In order to conduct a mediation analysis in R, we will load the
psych
package. If you haven’t installed the
psych
package yet, make sure to do this before loading the
psych
package.
library(psych)
The function that runs the mediation analysis is aptly named
mediate()
. Like all analysis functions, the
mediate()
function accepts a formula and a data.frame, but
also a couple of options that we will want to change. For the formula,
the mediate function takes a specific form, where the mediator is put
inside brackets on the right-hand side of the ~
symbol:
DV ~ IV + (Mediator)
So for our analysis, the code becomes the following. Note, we also
want to set the ‘std’ argument to TRUE
to ensure we receive
standardised estimates, and the ‘plot’ argument to FALSE
so
we are only seeing the numeric output (we will see the plot later).
model <- mediate(behaviour ~ attitude + (intention),data = data.clean,std = TRUE,plot = FALSE)
model
##
## Mediation/Moderation Analysis
## Call: mediate(y = behaviour ~ attitude + (intention), data = data.clean,
## std = TRUE, plot = FALSE)
##
## The DV (Y) was behaviour . The IV (X) was attitude . The mediating variable(s) = intention .
##
## Total effect(c) of attitude on behaviour = 0.41 S.E. = 0.1 t = 3.92 df= 78 with p = 0.00019
## Direct effect (c') of attitude on behaviour removing intention = 0.37 S.E. = 0.11 t = 3.5 df= 77 with p = 0.00077
## Indirect effect (ab) of attitude on behaviour through intention = 0.04
## Mean bootstrapped indirect effect = 0.04 with standard error = 0.03 Lower CI = -0.01 Upper CI = 0.11
## R = 0.43 R2 = 0.19 F = 8.96 on 2 and 77 DF p-value: 3.66e-05
##
## To see the longer output, specify short = FALSE in the print statement or ask for the summary
Most of the information above is what we have encountered previously
(e.g., we are given the total and direct effects that could be
interpretted from the regressions above). The main information we are
interested in this output is the line on the mean bootstrapped indirect
effect. A large indirect effect (and consequently a greater drop between
the total effect and the direct effect) would indicate that mediation is
occurring.
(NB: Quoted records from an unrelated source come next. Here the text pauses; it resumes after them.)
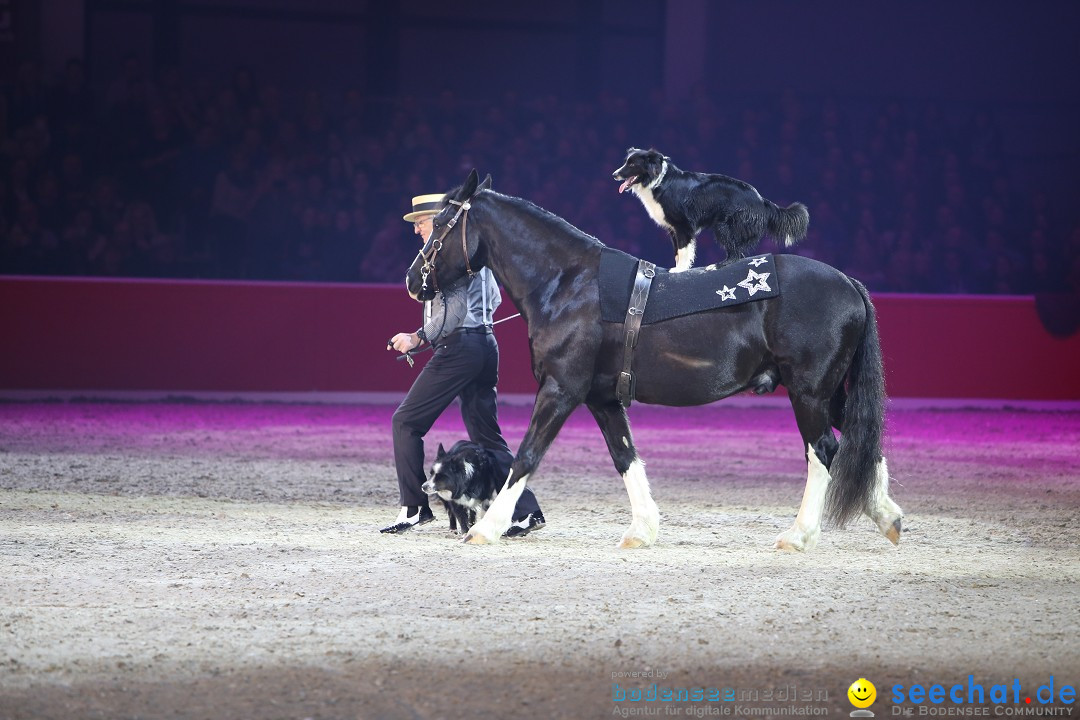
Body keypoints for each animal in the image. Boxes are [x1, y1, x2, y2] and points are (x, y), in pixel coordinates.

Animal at [406, 170, 902, 552]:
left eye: (443, 223)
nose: (413, 279)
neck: (569, 283)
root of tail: (849, 283)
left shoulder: (560, 390)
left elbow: (526, 455)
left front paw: (487, 529)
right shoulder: (602, 398)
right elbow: (626, 457)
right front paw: (642, 531)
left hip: (808, 393)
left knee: (824, 453)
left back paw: (799, 535)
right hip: (831, 394)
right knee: (862, 443)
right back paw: (888, 517)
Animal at [613, 147, 807, 272]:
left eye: (632, 165)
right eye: (626, 163)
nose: (614, 174)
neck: (659, 181)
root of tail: (761, 200)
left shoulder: (683, 226)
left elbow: (683, 250)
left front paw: (679, 270)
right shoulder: (673, 230)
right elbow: (677, 252)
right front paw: (678, 267)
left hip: (723, 226)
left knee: (736, 254)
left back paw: (716, 266)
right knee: (740, 253)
Since we are bootstrapping, we can tell the significance
through confidence intervals. If the range between the lower CI and the
upper CI contains zero, then the indirect effect is not significant
(i.e., a population where the indirect effect is 0
could
have produced our data). If this range does not contain zero, then we
have a significant mediation effect.
3. Plot data
Path Diagram
For mediation, there’s no good way to plot the raw data that
visualises the mediation. The most common way to visualise a mediated
effect is through a path diagram. You can do this directly in the
mediate()
function by setting the ‘plot’ argument to
TRUE
or use the mediate.diagram()
like
below:
mediate.diagram(model)
4. Write-up analysis.
There are several things you need to include when writing up a
mediation analysis. Writing up a mediation analysis includes the
write-up for each individual models with and without the mediator (Model
1 and Model 2 above - these numbers are also included in the output for
the mediate()
function), and also the estimated indirect
effect and associated confidence intervals. Usually, you would want to
accompany the write-up with a path diagram such as the one above.
In the model where attitudes towards exercise predicted variance in exercise behaviour, the effect of exercise attitudes was not significant (beta = 0.41, p = 0). When including intention to exercise into the model, the effect of attitudes on behaviour did not change (beta = 0.37, p = 0.001). Mediation analysis revealled a non-significant indirect effect of intentions to exercise on the association between attitudes towards exercise and exercise behaviour (mean bootstrapped indirect effect = 0.37, 95% CI = -0.01, 0.11).
Note: While we report the results in text above, it is sometimes also easier to report the separate models in a table.